Getuige van historisch moment: een rustige Heilige Grafkerk
Het lijkt alsof Jeruzalem eindelijk aan haar rust toekomt; mensen zijn vrijwel nergens te bekennen. Ook niet op de belangrijkste heilige plaats van het christendom: de Heilige Grafkerk.
De ondergaande zon plaatst de kerken, kloosters, winkeltjes en cafés in een zacht goud-oranje licht. De donkerrode, lichtgrijze en turquoise metalen deuren van de winkels en restaurants zijn gesloten. De stoelen bij de terrasjes staan opgestapeld. Slechts hier en daar is een kruidenier open.
Wat deze avond ontbreekt, zijn de pelgrims die achter hun gidsen aanlopen en de stemmen van de kooplui die hun vragen in het Engels toeroepen als: „Waar komt u vandaan, mijn vriend?” of „wilt u mijn winkel zien?”
Voor de deur van de belangrijkste heilige plaats van het christendom, de Heilige Grafkerk, staan hekken om de menigtes in twee groepen te splitsen: zij die komen en zij die vertrekken. Maar waar zijn de mensen? Slechts een jonge vrouw in een rode jas verlaat de kerk.

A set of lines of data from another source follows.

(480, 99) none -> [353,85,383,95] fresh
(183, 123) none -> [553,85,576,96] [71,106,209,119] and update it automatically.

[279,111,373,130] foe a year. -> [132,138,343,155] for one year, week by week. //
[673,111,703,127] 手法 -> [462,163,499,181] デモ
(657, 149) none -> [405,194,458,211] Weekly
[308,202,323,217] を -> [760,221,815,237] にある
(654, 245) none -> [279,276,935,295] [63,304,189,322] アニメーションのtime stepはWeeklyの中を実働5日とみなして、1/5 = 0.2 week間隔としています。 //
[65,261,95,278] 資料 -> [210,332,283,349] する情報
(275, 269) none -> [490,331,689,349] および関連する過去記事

Op het basement van een zuil achter de deur staat de reinigingszeep in het kader van de strijd tegen het coronavirus. In de kerk zelf blijft de Grafkapel onverlicht. Kaarsen en lampen beschijnen het gezicht van een jonge priester in een lang zwart gewaad. „Het graf is gesloten”, zegt hij. „Misschien gaat het volgende week weer open.”
Twee Grieks-orthodoxe priesters voeren een discussie, waarbij de ene de handen telkens omhoog zwaait. Dan komt er nog een man binnen, om neer te knielen bij de steen van de zalving. Ik besef dat ik hier getuige ben van een historisch moment. Nog nooit eerder heb ik deze eeuwenoude kerk zo rustig gezien en waren de straatjes in de christelijke wijk van de Oude Stad zo verlaten. Het lijkt alsof de stad eindelijk aan haar rust toekomt.
Alleen in de buurt van de Damascuspoort in de islamitische wijk zijn de meeste winkeltjes open. Slechts enkelen dragen een mondkapje en weinigen houden voldoende afstand van elkaar. Maar zo druk als vroeger is het hier nog lang niet.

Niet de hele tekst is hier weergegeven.